The idea derived from a need to find a promotional format which would focus on the cultural value of Made in Italy textiles and which wasn’t the typical sales based promotion conducted at rather it would be more about the image and communication of the Italian textile product. This partnership project with the School of Fashion began in 2002 with the Parson School, Rhode Island School of Design and Massachusetts College, in the following years ICE was able to build on this work, creating partnerships with the most prestigious fashion schools those of Saint Martins and the Academy of Art at the University of San Francisco.
Is it important to involve young people in the fashion industry so that we can continue to have high value products?
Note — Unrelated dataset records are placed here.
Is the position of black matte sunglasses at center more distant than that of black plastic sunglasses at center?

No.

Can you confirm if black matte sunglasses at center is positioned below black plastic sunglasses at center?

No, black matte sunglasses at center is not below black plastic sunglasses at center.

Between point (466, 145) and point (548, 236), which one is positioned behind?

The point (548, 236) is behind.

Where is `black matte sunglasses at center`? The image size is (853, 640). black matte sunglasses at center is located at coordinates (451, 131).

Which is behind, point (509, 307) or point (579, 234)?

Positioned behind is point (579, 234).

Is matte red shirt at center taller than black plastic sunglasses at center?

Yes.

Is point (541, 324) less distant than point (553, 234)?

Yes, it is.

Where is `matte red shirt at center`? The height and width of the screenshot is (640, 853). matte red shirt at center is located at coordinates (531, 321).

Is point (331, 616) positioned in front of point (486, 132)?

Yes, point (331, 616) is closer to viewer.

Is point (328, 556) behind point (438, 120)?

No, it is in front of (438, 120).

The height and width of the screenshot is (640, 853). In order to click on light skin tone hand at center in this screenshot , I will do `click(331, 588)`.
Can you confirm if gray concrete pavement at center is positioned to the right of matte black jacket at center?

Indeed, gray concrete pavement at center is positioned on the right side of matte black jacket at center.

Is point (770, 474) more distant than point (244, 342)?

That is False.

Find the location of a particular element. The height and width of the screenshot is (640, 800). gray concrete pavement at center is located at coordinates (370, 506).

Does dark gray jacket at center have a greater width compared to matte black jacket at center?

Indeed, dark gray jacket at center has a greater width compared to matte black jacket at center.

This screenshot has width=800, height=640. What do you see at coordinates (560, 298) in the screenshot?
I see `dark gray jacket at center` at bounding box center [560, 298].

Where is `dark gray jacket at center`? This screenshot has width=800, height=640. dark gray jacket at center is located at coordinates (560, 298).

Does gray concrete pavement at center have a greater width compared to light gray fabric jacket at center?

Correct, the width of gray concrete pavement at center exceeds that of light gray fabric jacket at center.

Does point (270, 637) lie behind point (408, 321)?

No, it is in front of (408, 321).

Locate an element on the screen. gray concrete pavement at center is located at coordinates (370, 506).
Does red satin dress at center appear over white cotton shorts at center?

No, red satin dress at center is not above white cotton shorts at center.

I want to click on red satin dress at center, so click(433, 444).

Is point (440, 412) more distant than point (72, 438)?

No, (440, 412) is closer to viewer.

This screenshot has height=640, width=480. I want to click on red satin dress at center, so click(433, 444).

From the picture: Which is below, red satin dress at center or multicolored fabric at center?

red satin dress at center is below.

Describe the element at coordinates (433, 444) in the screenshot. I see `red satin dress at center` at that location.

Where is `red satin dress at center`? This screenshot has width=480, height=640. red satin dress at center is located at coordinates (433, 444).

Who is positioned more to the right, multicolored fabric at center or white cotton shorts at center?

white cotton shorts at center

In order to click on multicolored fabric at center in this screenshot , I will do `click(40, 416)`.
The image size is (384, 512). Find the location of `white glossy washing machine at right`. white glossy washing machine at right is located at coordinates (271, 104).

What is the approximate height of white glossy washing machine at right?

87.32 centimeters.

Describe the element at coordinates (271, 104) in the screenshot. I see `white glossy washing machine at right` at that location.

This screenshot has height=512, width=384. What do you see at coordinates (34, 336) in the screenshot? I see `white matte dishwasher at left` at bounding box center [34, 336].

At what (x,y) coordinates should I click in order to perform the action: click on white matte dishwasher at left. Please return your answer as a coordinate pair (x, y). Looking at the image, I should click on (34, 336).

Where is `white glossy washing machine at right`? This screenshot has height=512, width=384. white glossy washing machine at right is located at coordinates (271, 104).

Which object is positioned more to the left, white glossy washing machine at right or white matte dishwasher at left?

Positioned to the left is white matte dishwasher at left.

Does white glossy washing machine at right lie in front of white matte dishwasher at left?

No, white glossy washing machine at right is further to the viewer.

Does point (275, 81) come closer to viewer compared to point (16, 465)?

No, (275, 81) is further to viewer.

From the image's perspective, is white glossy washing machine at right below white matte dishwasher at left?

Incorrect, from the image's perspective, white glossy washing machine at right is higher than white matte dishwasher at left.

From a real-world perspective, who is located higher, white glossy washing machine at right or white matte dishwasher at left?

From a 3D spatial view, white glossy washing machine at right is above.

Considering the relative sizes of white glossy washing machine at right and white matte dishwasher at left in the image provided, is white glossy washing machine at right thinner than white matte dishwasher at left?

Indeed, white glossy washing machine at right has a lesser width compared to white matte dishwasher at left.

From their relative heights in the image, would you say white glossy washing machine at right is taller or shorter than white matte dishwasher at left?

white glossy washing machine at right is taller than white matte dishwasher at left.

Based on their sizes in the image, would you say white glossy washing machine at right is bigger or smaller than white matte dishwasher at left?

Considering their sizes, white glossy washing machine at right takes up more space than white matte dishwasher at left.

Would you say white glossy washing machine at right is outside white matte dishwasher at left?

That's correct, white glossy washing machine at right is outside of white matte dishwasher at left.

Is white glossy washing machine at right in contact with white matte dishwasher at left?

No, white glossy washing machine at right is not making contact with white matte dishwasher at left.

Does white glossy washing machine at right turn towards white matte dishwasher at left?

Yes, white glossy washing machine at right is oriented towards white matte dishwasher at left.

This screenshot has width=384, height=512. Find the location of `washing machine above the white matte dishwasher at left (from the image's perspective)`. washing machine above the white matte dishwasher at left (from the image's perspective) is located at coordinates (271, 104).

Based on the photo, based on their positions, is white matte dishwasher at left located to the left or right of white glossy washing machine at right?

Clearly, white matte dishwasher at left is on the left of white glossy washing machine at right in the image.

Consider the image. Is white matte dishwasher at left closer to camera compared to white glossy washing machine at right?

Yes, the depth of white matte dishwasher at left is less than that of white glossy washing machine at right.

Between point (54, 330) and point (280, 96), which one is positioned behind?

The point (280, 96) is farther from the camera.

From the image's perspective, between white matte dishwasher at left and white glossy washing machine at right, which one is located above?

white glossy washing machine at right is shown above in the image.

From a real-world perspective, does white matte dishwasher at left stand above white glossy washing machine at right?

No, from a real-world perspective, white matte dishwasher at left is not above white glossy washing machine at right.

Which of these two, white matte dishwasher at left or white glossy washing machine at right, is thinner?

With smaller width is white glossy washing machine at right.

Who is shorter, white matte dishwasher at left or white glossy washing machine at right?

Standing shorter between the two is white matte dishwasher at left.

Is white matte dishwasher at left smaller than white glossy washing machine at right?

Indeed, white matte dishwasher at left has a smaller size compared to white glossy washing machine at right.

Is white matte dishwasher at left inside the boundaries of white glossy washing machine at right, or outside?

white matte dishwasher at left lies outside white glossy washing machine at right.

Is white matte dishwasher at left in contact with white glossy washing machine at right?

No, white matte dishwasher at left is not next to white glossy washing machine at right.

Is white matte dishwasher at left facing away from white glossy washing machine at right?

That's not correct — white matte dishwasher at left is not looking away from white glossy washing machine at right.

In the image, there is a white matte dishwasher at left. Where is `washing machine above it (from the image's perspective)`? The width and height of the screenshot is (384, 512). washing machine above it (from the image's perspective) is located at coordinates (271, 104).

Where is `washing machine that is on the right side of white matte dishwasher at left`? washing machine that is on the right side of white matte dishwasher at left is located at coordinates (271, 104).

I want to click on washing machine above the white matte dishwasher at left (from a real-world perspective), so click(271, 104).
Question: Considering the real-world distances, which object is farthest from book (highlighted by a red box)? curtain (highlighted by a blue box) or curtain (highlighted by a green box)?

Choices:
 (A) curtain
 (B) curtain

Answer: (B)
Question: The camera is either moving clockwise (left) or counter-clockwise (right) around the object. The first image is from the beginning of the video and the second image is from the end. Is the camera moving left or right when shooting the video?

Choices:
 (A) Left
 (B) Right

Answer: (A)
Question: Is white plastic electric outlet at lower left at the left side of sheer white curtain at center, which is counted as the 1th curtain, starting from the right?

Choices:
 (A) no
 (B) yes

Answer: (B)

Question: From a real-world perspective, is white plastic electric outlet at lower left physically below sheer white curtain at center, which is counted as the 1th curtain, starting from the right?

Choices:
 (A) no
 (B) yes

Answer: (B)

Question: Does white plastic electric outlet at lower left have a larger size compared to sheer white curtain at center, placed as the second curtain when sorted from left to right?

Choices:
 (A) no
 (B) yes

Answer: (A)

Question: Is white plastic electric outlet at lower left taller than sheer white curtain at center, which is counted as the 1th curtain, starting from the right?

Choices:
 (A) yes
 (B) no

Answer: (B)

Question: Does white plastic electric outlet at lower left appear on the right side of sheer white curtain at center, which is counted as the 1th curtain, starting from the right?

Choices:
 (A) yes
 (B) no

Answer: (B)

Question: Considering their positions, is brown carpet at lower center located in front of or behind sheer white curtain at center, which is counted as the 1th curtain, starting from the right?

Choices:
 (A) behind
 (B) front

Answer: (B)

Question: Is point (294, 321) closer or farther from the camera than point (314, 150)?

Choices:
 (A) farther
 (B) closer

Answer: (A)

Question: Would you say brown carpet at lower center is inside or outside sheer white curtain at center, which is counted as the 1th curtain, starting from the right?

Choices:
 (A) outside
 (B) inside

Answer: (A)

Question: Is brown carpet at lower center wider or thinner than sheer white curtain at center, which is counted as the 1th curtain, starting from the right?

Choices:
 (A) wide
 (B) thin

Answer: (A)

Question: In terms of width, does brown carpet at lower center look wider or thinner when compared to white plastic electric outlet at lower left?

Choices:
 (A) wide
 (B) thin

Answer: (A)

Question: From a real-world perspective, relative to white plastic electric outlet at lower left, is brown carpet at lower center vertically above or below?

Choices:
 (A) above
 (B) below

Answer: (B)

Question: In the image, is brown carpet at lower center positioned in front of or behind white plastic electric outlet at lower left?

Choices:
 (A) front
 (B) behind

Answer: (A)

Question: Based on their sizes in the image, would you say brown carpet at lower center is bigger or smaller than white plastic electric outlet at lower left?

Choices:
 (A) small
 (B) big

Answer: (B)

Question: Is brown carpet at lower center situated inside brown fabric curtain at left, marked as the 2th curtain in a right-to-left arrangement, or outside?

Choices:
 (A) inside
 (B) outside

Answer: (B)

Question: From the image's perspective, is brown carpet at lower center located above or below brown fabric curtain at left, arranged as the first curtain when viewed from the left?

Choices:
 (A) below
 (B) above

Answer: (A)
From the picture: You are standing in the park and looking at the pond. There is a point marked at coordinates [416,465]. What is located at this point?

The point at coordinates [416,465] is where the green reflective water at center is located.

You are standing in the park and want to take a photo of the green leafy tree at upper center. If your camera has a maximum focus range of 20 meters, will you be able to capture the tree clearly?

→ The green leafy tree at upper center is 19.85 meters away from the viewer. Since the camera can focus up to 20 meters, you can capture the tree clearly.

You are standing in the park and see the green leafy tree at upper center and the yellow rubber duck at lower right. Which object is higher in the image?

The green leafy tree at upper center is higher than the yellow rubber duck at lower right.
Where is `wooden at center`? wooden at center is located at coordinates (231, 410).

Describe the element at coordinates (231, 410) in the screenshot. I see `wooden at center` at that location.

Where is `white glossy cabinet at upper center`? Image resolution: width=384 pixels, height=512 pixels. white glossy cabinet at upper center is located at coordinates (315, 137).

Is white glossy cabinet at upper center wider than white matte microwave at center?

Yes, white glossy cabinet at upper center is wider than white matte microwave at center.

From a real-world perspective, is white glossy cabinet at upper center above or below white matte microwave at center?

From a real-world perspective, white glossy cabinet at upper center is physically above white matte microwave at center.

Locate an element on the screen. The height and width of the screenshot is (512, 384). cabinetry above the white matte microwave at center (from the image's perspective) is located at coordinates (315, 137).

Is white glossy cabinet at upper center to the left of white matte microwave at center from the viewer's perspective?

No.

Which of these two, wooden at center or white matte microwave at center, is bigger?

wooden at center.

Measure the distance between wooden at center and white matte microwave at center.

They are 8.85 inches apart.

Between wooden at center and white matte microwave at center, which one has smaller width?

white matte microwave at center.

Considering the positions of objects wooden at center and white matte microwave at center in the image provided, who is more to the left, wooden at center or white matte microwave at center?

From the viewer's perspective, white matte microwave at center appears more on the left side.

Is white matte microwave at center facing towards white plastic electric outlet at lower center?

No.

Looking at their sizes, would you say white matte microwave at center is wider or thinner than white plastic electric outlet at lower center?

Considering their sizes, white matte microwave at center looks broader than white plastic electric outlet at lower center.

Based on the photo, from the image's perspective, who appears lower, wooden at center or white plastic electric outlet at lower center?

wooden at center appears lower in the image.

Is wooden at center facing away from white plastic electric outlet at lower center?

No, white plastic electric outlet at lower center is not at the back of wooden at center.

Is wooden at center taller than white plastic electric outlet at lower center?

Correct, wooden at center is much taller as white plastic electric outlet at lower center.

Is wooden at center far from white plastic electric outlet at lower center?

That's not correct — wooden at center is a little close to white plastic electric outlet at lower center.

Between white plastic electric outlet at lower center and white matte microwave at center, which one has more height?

It’s vitally important that the international designers of the future are educated about and choose quality products: products that are the result of an ongoing process of innovation and product-research, carried out by companies working in cooperation with centres for research and universities. Made in Italy textiles are ambassadors for ethical products and the entire production process is in-line with the legal framework. When these designers become important in the future, they will have understood what it means to work with an Italian product and its respect for several factors: the environment, the organisation and working systems and the consumer and their health and safety. Our aim is to raise awareness of young designers who, in searching for excellence, will the use Made in Italy fabrics and these will then be the component that can bring dignity to their finished garments. For these reasons, we hope that Made in Italy fabrics will become essential to their creations.